Second Level Prestidigitation for Apprentice Magicians

by DesertScribe



Category: Magic for Beginners - Kelly Link
Genre: Gen, Post-Canon
Language: English
Status: Completed
Published: 2018-12-18
Updated: 2018-12-18
Packaged: 2019-09-22 02:42:03
Rating: General Audiences
Warnings: Creator Chose Not To Use Archive Warnings
Chapters: 1
Words: 2,982
Publisher: archiveofourown.org
Story URL: https://archiveofourown.org/works/17051534
Author URL: https://archiveofourown.org/users/DesertScribe/pseuds/DesertScribe
Summary: SometimesThe Libraryis the kind of show that makes you wait weeks for a new episode so you can finally know if your fave lived or died, and then makes you wait even longer while it pulls what looks like a bait and switch with what looks almost like a rerun, but you should always trust that there is method to the madness.





	Second Level Prestidigitation for Apprentice Magicians

**Author's Note:**

  * For [SoulJelly](https://archiveofourown.org/users/SoulJelly/gifts).
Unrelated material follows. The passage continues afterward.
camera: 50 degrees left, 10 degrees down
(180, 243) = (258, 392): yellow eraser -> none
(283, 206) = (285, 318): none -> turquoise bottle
Once there had been an episode of _The Library_ that was almost nothing but Prince Wing and Faithful Margaret having a surprisingly ordinary and boring picnic. It had been one of the very first episodes that anyone saw air, and it opened with white letters spelling out, "Years in the future...," on a black background like something out of an old silent movie. Then it showed Prince Wing and Faithful Margaret sitting around on a picnic blanket, having tea and sandwiches under what appeared to be one of the many lesser trees of knowledge grown from cuttings of the World Tree.
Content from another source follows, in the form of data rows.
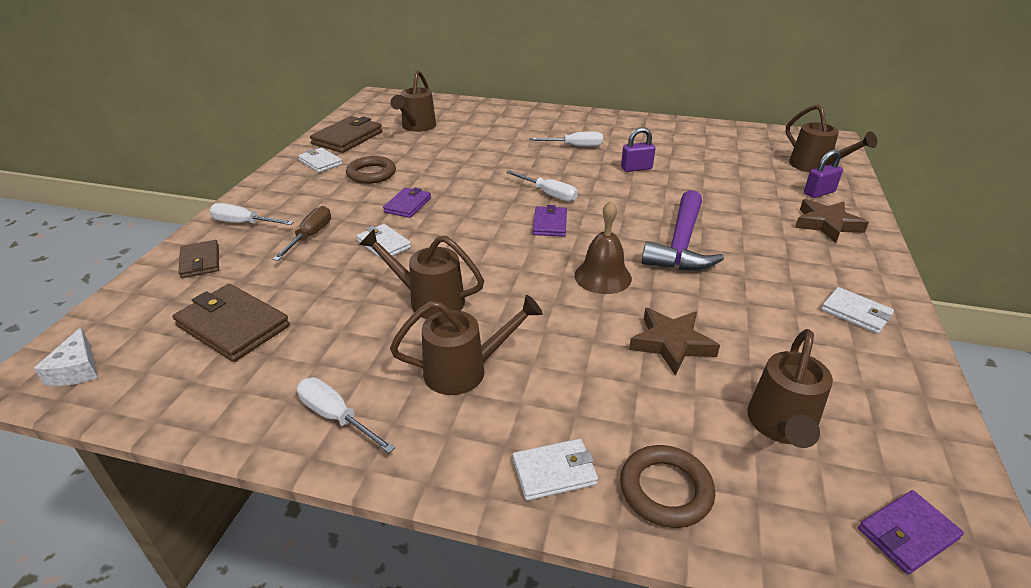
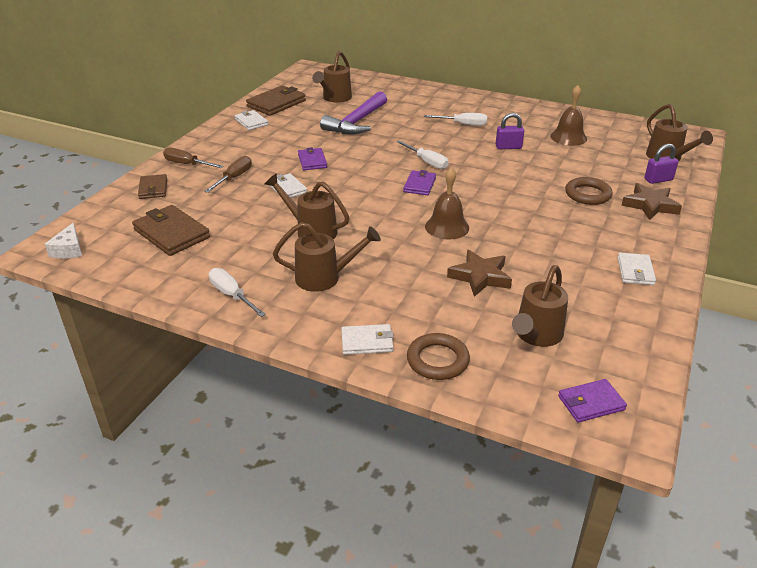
camera: 10 degrees right, 0 degrees up
(244, 223) = (187, 164): white screwdriver -> brown screwdriver
(371, 174) = (289, 134): brown ring -> brown ring (587, 194)
(408, 205) = (312, 161): purple wallet -> purple wallet turned 45 degrees counterclockwise
(681, 245) = (519, 210): purple hammer -> purple hammer (356, 122)
(697, 152) = (568, 137): none -> brown bell
(856, 313) = (635, 271): white wallet -> white wallet turned 45 degrees clockwise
This went on interminably long with nothing else happening, until near the end of the episode when Prince Wing pulled out a simple gold ring with a square-cut red gem and asked Faithful Margaret to marry him. Faithful Margaret looked flustered and hemmed and hawed for a little while, which was somewhat amusing because even back then it was very obvious that Faithful Margaret was not very faithful at all. At last, Faithful Margaret said that, yes, she would agree to marry Prince Wing, and he slid the ring onto her finger. Then they went back to eating their tea and sandwiches. When the last of the food and drink was gone, Faithful Margaret asked Prince Wing how long he wanted to wait before they had the wedding, and he replied that putting the ring on her finger was the only ceremony he needed to make her his forever. Then he leaned forward and kissed her, and the usual nonsensical credits at the end of the episode began to roll.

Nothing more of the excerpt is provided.